DATA RECORDS: Begin

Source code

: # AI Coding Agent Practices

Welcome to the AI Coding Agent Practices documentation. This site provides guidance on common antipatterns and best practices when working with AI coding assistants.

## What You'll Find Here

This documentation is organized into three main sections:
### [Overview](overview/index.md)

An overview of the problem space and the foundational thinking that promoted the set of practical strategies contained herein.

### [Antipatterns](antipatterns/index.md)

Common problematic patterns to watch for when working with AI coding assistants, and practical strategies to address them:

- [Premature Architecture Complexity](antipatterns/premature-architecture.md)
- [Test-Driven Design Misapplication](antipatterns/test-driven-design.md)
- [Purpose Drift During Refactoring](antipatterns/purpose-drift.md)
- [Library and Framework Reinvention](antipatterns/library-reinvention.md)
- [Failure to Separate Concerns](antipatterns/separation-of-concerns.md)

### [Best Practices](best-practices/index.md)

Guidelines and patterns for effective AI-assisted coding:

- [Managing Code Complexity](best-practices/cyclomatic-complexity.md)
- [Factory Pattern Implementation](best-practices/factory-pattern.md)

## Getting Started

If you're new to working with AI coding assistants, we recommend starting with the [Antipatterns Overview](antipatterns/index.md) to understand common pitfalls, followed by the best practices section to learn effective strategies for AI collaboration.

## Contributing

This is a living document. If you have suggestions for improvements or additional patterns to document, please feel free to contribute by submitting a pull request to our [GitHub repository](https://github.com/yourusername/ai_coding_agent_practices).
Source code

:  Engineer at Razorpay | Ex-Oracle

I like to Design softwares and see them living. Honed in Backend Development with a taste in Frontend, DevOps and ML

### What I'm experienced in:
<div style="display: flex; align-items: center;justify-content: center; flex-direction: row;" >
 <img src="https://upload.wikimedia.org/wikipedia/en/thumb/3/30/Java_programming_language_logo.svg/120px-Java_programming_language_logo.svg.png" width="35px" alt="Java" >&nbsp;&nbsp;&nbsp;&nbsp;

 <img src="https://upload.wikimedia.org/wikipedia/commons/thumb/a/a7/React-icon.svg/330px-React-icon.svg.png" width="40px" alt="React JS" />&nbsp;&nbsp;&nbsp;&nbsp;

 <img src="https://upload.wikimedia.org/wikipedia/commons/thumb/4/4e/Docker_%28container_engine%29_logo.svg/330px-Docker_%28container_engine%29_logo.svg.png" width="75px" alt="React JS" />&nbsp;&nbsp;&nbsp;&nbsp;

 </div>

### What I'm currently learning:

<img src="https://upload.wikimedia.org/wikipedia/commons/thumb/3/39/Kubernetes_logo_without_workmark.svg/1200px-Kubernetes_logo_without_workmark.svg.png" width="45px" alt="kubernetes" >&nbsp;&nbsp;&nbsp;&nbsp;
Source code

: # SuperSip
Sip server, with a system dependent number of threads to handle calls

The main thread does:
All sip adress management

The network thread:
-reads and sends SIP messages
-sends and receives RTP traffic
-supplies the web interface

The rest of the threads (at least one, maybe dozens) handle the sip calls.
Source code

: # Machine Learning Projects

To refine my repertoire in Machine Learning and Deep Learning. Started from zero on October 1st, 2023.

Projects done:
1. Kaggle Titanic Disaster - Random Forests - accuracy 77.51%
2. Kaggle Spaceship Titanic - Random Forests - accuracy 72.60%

DATA RECORDS: End

**TASK ITEM**
Proceeding from the line containing "- [Premature Architecture" through the line containing "align-items: center;justify-content: center;", transcribe the lines above exactly, both end lines included.

**RESPONSE TO THIS TASK**
- [Premature Architecture Complexity](antipatterns/premature-architecture.md)
- [Test-Driven Design Misapplication](antipatterns/test-driven-design.md)
- [Purpose Drift During Refactoring](antipatterns/purpose-drift.md)
- [Library and Framework Reinvention](antipatterns/library-reinvention.md)
- [Failure to Separate Concerns](antipatterns/separation-of-concerns.md)

### [Best Practices](best-practices/index.md)

Guidelines and patterns for effective AI-assisted coding:

- [Managing Code Complexity](best-practices/cyclomatic-complexity.md)
- [Factory Pattern Implementation](best-practices/factory-pattern.md)

## Getting Started

If you're new to working with AI coding assistants, we recommend starting with the [Antipatterns Overview](antipatterns/index.md) to understand common pitfalls, followed by the best practices section to learn effective strategies for AI collaboration.

## Contributing

This is a living document. If you have suggestions for improvements or additional patterns to document, please feel free to contribute by submitting a pull request to our [GitHub repository](https://github.com/yourusername/ai_coding_agent_practices).
Source code

:  Engineer at Razorpay | Ex-Oracle

I like to Design softwares and see them living. Honed in Backend Development with a taste in Frontend, DevOps and ML

### What I'm experienced in:
<div style="display: flex; align-items: center;justify-content: center; flex-direction: row;" >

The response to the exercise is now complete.